За первым аккордом очеловечивающийся в потрясении зверёк взял второй, потом третий. Органно размахнувшись звуком, стал исполнять "Прелюд" Рахманинова, заполняя остолбеневший лес и стражу предсмертною, рыдающей тоской.
— Ты что-о-о-о? — придушено, остервенело взбеленилась подручная у главной жрицы. Уже готовились изобразить все её мускулы и кости вертлявость торжества "семь-сорок", чтобы неистово шпынять визгливым ногодрыганьем кончину доходящего на дубе Хрисламского свиненка, терзать его сознание и уши их праздником души в честь Бафомета, Мордехая и Эсфири.
Но эта волосатая! упрямая! скотина! вдруг опросталась чем-то похоронно-гойским!

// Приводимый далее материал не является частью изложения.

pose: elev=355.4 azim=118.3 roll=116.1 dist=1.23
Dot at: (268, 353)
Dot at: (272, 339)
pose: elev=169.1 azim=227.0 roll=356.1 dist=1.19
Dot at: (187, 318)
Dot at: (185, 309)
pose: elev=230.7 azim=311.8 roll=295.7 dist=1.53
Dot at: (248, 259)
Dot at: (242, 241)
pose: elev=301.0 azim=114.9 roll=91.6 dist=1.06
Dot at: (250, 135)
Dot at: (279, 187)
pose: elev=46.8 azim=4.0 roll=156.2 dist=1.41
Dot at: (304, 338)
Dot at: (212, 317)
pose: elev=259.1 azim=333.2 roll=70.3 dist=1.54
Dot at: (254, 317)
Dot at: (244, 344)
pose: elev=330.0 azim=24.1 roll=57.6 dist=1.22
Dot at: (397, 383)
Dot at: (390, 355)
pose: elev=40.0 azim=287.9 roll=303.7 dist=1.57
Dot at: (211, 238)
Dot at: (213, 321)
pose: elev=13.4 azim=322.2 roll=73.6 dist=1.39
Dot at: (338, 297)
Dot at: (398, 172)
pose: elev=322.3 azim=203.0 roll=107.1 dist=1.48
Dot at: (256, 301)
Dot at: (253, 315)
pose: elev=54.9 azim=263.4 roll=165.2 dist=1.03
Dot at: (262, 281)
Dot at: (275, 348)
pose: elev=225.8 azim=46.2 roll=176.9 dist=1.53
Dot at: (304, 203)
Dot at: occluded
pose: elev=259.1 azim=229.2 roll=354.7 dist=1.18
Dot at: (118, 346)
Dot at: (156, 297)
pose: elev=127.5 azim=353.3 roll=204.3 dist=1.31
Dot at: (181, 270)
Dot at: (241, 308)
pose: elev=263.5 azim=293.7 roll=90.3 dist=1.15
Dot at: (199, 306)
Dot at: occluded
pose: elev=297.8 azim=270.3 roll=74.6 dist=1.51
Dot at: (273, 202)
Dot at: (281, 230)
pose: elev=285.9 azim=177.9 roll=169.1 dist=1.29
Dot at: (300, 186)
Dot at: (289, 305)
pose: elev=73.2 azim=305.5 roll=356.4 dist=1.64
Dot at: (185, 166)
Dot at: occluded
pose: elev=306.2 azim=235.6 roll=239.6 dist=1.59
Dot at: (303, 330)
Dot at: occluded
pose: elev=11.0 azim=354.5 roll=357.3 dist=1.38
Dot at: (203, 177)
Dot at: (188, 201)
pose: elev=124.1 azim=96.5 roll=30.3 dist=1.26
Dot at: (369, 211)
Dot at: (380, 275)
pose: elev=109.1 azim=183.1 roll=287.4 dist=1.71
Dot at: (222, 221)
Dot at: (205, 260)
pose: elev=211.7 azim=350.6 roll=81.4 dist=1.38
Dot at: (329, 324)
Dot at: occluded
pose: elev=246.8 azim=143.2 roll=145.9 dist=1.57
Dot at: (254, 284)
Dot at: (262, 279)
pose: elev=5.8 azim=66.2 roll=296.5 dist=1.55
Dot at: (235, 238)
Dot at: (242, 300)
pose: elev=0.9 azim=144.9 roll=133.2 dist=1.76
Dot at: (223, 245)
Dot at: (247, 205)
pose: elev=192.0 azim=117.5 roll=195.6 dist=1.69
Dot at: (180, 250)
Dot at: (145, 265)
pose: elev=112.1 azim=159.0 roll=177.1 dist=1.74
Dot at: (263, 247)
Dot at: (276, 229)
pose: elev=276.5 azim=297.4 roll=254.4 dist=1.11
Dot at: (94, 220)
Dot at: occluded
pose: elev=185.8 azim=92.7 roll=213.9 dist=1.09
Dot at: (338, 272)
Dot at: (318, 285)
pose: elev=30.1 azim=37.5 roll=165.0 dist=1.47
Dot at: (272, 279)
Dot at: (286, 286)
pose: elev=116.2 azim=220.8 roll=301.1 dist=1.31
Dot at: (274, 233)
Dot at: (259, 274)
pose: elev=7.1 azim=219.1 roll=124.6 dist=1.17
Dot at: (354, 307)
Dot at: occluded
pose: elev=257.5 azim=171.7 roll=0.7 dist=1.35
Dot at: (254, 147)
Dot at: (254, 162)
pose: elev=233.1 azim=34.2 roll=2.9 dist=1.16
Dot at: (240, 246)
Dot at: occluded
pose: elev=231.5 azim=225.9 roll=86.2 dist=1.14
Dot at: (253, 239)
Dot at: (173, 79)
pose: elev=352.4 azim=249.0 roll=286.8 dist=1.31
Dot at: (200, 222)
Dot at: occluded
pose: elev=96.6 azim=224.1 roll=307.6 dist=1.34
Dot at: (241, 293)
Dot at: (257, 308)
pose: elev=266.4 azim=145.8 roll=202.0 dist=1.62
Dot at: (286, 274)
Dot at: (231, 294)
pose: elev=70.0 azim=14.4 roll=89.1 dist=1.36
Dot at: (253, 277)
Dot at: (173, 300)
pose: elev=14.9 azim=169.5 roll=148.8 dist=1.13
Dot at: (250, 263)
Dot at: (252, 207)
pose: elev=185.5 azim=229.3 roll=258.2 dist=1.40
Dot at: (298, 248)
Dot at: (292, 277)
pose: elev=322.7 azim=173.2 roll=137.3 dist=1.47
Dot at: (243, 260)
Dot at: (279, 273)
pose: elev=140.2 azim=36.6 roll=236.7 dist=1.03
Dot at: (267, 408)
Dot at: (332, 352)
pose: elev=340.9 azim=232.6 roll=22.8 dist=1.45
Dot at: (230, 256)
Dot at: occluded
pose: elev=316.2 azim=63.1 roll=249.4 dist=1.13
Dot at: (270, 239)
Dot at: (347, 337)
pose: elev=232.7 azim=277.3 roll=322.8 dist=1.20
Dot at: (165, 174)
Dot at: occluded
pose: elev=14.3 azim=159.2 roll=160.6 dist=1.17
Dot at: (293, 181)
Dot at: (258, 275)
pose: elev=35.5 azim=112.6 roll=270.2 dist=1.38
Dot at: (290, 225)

— Ах ты бляди-ина! — и размахнувшись голою ступнею, намереваясь хряснуть ею по обезьяньей морде, наткнулась Озя вдруг на оскал. Над желтыми звериными клыками обезьяны дрожали и змеились губы. А в шерстяной груди свирепо зарождался предостерегающий и грозный рык. Гляделки исполнителя-тапера при обряде накалялись рубиновым огнем — под непрерывный и минорный рокот погребальной скорби. Отдернула ступню и отскочила: всполошенно, панически ломилось в ребра сердце — прокусит ведь тварь ногу и раздробит клыками кость!
Ядир впитал бунт обезьяны в память, присовокупив этот — второй за сутки бунт, к Иосифу, когда тот приколачивал к кресту плоть малого свиненка: растерянным и неподвластным контролю состраданьем подернулось лицо недавно взятого в команду.
— Пи-и-и-ить... — вторично затухающе прошелестело сверху.
Кокинакос вздел губку ввысь, понес к распятому. Сочились, падали на грудь ему, на землю капли из насыщенной жгучим маринадом греходержцы .
Приблизился, поднял её к меловому лицу, где жадно распахнулись обескровленные губы.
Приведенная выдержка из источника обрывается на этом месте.